* EXTRACTED MATERIAL:
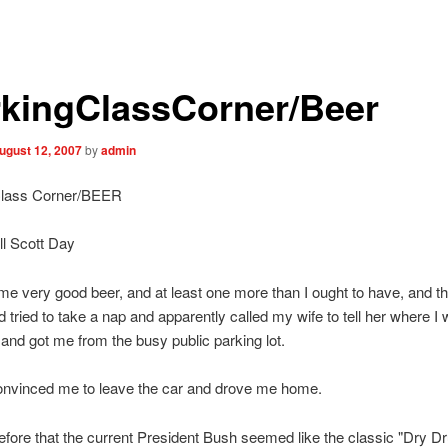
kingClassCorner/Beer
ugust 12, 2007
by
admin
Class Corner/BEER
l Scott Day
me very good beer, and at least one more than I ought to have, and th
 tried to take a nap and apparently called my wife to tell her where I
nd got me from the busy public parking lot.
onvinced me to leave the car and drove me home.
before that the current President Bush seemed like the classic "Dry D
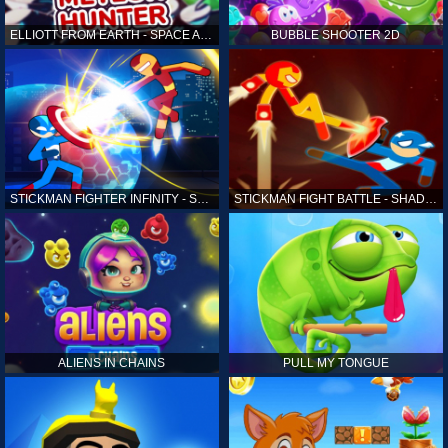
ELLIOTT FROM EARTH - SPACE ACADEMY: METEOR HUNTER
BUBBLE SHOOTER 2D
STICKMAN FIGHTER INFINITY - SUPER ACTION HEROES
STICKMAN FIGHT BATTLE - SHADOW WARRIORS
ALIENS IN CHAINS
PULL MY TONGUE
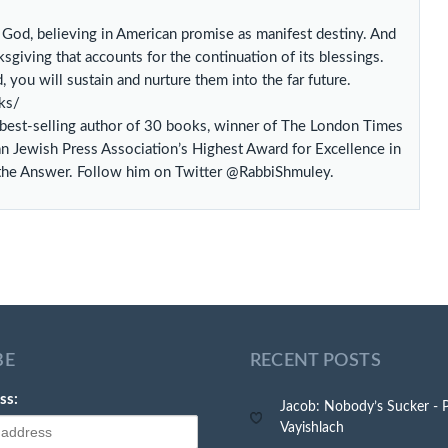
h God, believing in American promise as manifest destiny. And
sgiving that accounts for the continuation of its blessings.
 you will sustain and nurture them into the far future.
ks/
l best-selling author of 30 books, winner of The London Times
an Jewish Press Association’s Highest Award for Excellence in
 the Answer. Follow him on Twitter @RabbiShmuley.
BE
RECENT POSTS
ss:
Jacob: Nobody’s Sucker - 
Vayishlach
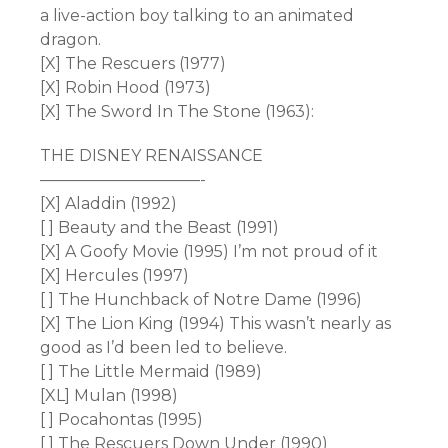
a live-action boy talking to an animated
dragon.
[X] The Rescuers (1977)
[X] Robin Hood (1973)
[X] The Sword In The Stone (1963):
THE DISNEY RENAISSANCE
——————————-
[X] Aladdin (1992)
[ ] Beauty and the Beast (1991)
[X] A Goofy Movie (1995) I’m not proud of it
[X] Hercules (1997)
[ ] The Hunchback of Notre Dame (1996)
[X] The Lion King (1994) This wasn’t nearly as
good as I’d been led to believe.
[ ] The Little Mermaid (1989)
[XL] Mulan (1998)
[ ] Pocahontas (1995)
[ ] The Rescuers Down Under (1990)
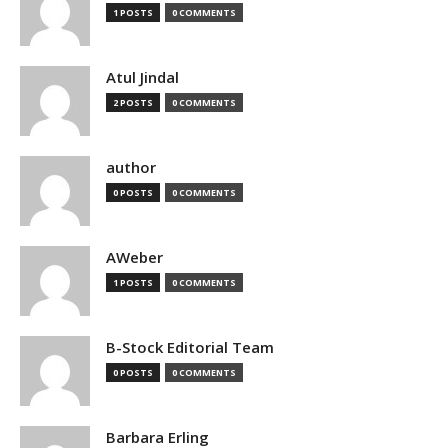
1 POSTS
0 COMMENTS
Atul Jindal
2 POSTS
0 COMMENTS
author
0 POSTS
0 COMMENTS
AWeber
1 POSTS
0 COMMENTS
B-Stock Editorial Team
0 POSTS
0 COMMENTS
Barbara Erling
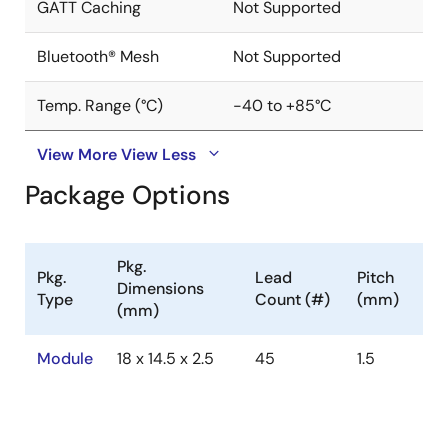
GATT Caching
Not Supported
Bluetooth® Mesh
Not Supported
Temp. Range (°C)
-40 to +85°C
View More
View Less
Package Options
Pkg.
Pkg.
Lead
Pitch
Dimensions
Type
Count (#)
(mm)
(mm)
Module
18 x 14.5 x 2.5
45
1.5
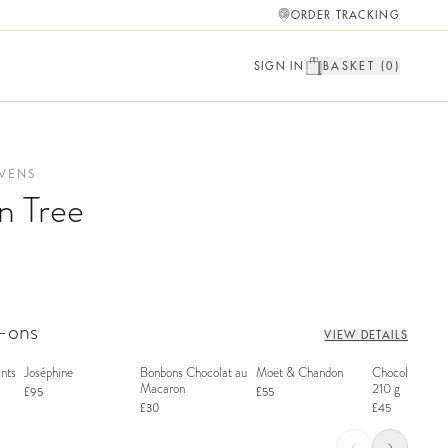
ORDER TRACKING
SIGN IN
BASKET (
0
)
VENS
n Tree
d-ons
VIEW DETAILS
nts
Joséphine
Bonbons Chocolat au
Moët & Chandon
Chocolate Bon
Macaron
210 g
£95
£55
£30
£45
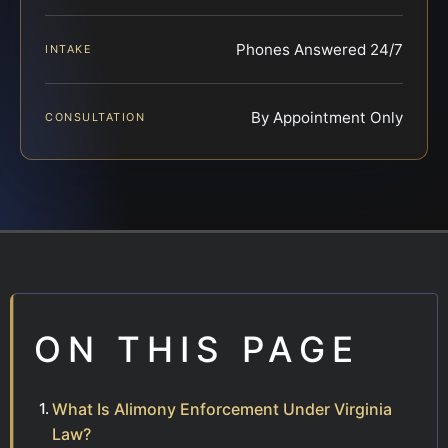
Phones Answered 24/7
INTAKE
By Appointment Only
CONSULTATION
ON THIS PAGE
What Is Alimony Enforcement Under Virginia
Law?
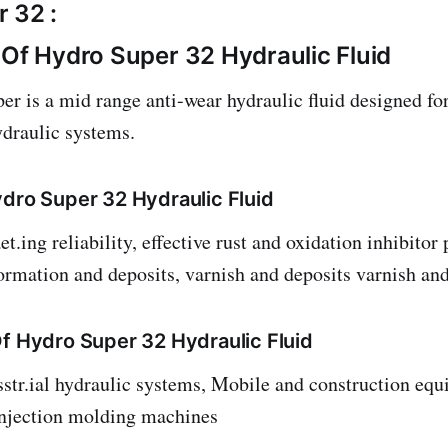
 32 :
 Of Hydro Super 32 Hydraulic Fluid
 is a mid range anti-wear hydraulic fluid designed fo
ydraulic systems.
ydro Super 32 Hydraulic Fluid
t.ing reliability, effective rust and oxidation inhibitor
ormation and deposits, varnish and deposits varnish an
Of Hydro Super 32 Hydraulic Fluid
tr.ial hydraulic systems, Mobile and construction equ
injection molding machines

* * *

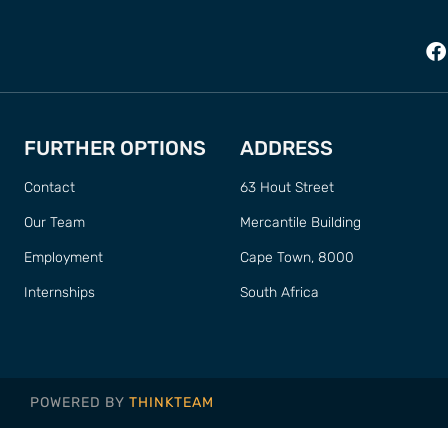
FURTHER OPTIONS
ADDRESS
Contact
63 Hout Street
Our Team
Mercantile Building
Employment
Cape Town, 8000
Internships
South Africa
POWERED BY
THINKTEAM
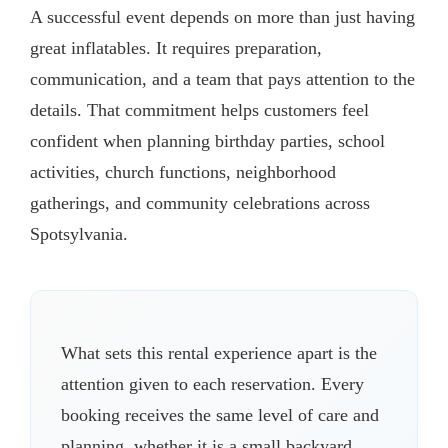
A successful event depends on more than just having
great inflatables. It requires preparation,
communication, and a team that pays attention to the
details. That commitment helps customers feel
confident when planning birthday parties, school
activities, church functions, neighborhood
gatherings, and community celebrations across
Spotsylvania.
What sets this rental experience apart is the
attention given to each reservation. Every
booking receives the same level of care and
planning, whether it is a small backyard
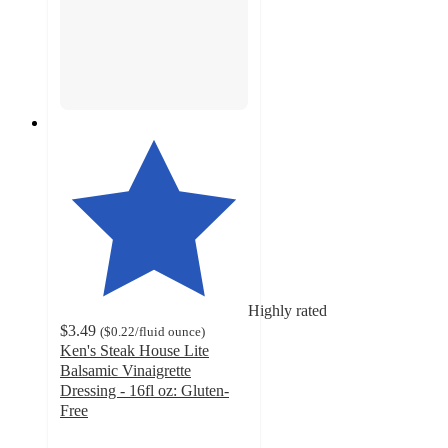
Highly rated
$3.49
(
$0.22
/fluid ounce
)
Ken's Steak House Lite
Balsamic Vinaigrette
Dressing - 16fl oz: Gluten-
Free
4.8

* HOW TO COMPLETE THIS TASK:
Take the lines of the listing starting at the line containing "h God, believing" and ending at the line containing "Barbara Erling", swap every "COMMENTS" for "REPLIES", and write those lines out again with everything else unchanged. Leave the pictures out.

* TASK SOLUTION:
h God, believing in American promise as manifest destiny. And
sgiving that accounts for the continuation of its blessings.
 you will sustain and nurture them into the far future.
ks/
l best-selling author of 30 books, winner of The London Times
an Jewish Press Association’s Highest Award for Excellence in
 the Answer. Follow him on Twitter @RabbiShmuley.
BE
RECENT POSTS
ss:
Jacob: Nobody’s Sucker - 
Vayishlach
a live-action boy talking to an animated
dragon.
[X] The Rescuers (1977)
[X] Robin Hood (1973)
[X] The Sword In The Stone (1963):
THE DISNEY RENAISSANCE
——————————-
[X] Aladdin (1992)
[ ] Beauty and the Beast (1991)
[X] A Goofy Movie (1995) I’m not proud of it
[X] Hercules (1997)
[ ] The Hunchback of Notre Dame (1996)
[X] The Lion King (1994) This wasn’t nearly as
good as I’d been led to believe.
[ ] The Little Mermaid (1989)
[XL] Mulan (1998)
[ ] Pocahontas (1995)
[ ] The Rescuers Down Under (1990)
1 POSTS
0 REPLIES
Atul Jindal
2 POSTS
0 REPLIES
author
0 POSTS
0 REPLIES
AWeber
1 POSTS
0 REPLIES
B-Stock Editorial Team
0 POSTS
0 REPLIES
Barbara Erling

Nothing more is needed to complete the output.